ACTIVITY ::
The answer is to be the data that follows, transcribed exactly, minus its pictures.

** PROVIDED DATA follows **

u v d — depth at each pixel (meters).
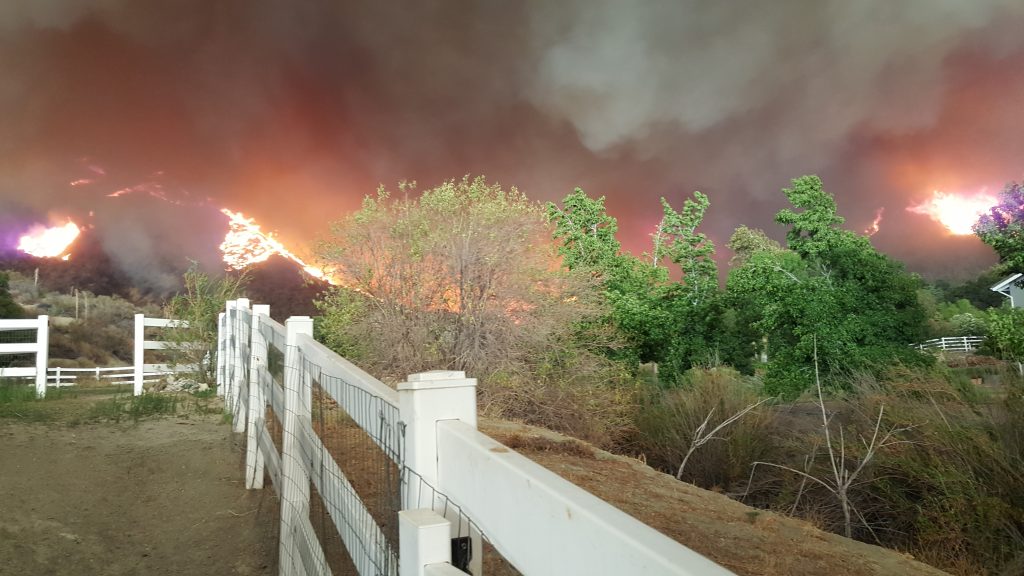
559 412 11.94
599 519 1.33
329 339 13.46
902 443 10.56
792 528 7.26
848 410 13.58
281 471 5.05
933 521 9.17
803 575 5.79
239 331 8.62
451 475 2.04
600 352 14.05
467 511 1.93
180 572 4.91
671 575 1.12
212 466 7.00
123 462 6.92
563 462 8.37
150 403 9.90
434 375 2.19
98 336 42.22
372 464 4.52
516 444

** End of PROVIDED DATA **

ANSWER FOR THE TASK ::
u v d — depth at each pixel (meters).
559 412 11.94
599 519 1.33
329 339 13.46
902 443 10.56
792 528 7.26
848 410 13.58
281 471 5.05
933 521 9.17
803 575 5.79
239 331 8.62
451 475 2.04
600 352 14.05
467 511 1.93
180 572 4.91
671 575 1.12
212 466 7.00
123 462 6.92
563 462 8.37
150 403 9.90
434 375 2.19
98 336 42.22
372 464 4.52
516 444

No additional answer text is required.